Earlier this month, Zarine had fallen seriously ill at another hospital in London, which referred her to UCH. But the Home Office ordered her to leave Britain before she could be admitted.

There have been only 112 other cases of FBS, a genetic disease, reported in medical history and Indian hospitals are thought to be unable to treat the condition.

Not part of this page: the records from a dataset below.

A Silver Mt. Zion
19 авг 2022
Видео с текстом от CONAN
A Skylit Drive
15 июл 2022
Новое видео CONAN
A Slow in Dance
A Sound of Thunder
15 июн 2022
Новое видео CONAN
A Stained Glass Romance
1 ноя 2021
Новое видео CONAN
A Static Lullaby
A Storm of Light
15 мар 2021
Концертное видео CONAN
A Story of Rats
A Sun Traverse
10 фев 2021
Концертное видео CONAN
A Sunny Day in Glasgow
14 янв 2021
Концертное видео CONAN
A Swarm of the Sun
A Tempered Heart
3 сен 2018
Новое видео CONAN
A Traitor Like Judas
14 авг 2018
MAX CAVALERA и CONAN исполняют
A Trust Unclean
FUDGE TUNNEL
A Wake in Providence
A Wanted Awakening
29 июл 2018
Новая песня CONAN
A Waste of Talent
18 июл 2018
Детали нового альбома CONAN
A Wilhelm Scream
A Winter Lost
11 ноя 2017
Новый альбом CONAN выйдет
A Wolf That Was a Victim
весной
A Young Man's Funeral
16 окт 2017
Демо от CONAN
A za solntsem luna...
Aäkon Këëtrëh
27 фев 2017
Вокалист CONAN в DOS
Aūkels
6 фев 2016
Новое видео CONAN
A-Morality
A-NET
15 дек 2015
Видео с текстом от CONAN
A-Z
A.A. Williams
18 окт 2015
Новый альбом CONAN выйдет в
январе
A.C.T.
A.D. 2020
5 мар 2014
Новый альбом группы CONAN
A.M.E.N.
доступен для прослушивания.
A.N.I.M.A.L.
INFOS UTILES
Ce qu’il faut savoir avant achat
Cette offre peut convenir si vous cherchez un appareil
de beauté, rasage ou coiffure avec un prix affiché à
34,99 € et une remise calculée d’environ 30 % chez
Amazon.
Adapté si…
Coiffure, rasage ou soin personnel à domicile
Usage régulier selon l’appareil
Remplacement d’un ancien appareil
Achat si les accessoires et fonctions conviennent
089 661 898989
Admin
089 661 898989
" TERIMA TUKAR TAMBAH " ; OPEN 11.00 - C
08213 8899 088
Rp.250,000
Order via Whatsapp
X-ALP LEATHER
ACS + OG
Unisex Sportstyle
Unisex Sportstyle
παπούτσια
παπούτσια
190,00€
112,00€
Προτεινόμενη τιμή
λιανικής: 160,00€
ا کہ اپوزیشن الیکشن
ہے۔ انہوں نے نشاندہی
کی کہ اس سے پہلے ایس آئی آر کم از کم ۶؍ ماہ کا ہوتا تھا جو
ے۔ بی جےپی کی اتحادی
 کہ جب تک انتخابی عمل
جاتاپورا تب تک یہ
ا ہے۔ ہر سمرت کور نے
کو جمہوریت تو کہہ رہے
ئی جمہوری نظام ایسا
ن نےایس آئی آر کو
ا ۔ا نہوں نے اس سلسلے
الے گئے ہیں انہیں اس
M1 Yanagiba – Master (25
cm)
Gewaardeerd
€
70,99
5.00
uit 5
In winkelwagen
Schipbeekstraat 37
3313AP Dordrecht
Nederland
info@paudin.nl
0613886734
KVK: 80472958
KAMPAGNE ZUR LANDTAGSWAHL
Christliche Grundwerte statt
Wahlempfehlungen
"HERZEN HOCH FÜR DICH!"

“We were taking advice from the Home Office about her immigration status and they said her appeals had been exhausted and that we had no duty to treat her. That appears to be true, but even in light of that information we have decided to treat her here,” said Mark Palin, director of communications at UCH.

“We have had her test results. She will have a full consultation and then a decision will be taken on her treatment,” Palin told IANS.

Zarine, whose case has led to a campaign to persuade the government to allow her to be treated in Britain, was to have been admitted at UCH Friday evening.

Leaders of the Rentia Family Anti-Deportation Campaign were celebrating after the hospital decision.

“We are delighted but this should never have happened in the first place,” said Celine Barry, chair of the campaign.

“It is a shocking situation. The child should have treatment in this country,” she told IANS, adding doctors in India had been unable to diagnose Zarine as suffering from FBS, which causes liver, kidney and intestinal problems together with severely stunted growth.

Earlier this month, the Home Office dismissed Zarine’s case citing a lack of “sufficient compelling circumstances to justify her remaining in the UK.”

Immigration Judge Justice Herlihy said she had “enormous sympathy for Zarine” but was not satisfied her mother “has provided satisfactory evidence that Zarine’s symptoms cannot be treated in India”, despite reports to the contrary submitted by several specialist British doctors.

“It was a very wrong decision,” said Barry Friday.

Zarine’s case has been taken up by her north London school friends and teachers and by Labour MP Diane Abbot, who has initiated an Early Day Motion in parliament urging the home secretary “as a matter of urgency to allow her to remain in the United Kingdom on compassionate grounds”.